Two recent examination guidance memoranda issued by the USPTO to assist patent examiners in examination procedures highlight the importance of two recent Fed Circuit cases: Vanda Pharmaceuticals Inc. v. West-Ward Pharmaceuticals Int’l Ltd.[1] and Berkheimer v. HP Inc.[2] The Berkheimer memo issued on April 19, 2018, and the Vanda memo issued on June 7, 2018.
The memos were written to assist patent examiners during prosecution of applications with claims that raise patent eligibility issues under 35 U.S.C. §101, and provides guidance as to how to handle rejections. Specifically, the Vanda memo is directed to Step 2A of the Alice test’s analysis, while the Berkheimer memo is directed to Step 2B of that analysis.
Step 2A of the Alice test for subject-matter eligibility requires determining whether the claims are directed to a judicial exception. Vanda held that claims reciting a method for treating schizophrenia with the drug iloperidone through specific dosage administrations was not directed to a judicial exception because it claimed an application of a natural phenomenon (i.e., a judicial exception), rather than being directed to a natural phenomenon itself. Therefore, the claims were patent-eligible under §101. The Vanda memo raised three points to guide examiners:
- Claims should be evaluated as a whole to determine whether they are directed to a judicial exception;
- Methods of treatment claims, which apply natural relationships rather than merely are directed to them, would not be deemed to fall under a judicial exception; and
- Because the Vanda claims were determined to not be directed to a judicial exception under Step 2A, and therefore, the claims were patent-eligible, a Step 2B analysis is not necessary to determine whether the recited steps are “routine or conventional.”.

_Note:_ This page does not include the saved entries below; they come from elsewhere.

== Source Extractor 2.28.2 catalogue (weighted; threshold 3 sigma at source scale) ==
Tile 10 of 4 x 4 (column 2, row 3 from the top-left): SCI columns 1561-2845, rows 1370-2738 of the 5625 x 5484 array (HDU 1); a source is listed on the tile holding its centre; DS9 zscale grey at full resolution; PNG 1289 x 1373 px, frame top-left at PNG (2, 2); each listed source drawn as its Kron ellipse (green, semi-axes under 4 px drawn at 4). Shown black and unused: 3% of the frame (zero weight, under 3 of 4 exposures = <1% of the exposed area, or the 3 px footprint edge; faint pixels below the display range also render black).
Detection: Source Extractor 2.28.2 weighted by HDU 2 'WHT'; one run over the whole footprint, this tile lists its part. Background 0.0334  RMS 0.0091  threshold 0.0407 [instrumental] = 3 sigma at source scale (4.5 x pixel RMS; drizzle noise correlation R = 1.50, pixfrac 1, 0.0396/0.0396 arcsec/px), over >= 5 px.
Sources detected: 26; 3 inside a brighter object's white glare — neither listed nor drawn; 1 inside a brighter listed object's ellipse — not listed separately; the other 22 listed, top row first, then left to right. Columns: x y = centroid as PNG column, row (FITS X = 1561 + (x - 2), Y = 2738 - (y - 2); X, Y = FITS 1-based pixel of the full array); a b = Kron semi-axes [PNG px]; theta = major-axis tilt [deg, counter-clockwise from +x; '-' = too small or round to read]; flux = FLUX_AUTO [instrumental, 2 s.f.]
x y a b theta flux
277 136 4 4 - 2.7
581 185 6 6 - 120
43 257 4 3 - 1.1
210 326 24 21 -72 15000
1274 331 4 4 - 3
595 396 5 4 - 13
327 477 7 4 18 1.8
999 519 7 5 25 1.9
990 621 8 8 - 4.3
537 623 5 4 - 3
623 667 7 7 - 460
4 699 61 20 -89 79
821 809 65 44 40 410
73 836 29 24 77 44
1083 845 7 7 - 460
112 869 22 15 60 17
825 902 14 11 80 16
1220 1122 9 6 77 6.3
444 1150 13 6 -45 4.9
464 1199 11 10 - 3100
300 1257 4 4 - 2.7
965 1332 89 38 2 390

Step 2B of the Alice test requires the claim recite additional elements to amount to “significantly more” than the judicial exception. One aspect to determining whether the additional elements amount to “significantly more” is whether they are “well-understood, routine, or conventional” to a person of ordinary skill in the art (i.e., POSITA). Berkheimer held that determining whether certain claim limitations are well-understood, routine, or conventional is a question of fact. The Berkheimer memo revises a portion of MPEP 2106 to direct examiners on determining whether a claim element is not well-understood, routine, or conventional, to expressly support the §101 rejection with one or more of the following:
- A citation to an express statement in the specification or applicant’s admission (MPEP 2129) that the element is “well-understood, routine, or conventional”;
- A citation to one or more court decisions listed in MPEP 2106.05(d)(II) illustrating what is “well-understood, routine, or conventional’;
- A citation to a publication that demonstrates “well-understood, routine, or conventional” (MPEP 2128), although it may not necessarily be a prior art under 35 U.S.C. §102, but the publication should demonstrate the element is so “well-understood, routine, or conventional” in that field that it does not need to meet the requirements under 35 U.S.C. §112(a); or
- Official notice that an element that is “well-understood, routine, or conventional” (MPEP 2144.03).
[1] 887 F.3d 1117 (Fed. Cir. 2018), aff’g Vanda Pharm. Inc. v. Roxane Labs, Inc., 203 F. Supp. 3d 412 (D. Del. 2016).
[2] 881 F.3d 1360 (Fed. Cir. 2018), aff’g-in-part, vacating-in-part, and remanding, Berkheimer v. Hewlett-Packard Co., 2015 WL 4999954 (N.D. Ill. Aug. 21, 2015), en banc rehearing denied, ___F.3d___ (Fed. Cir. 2018).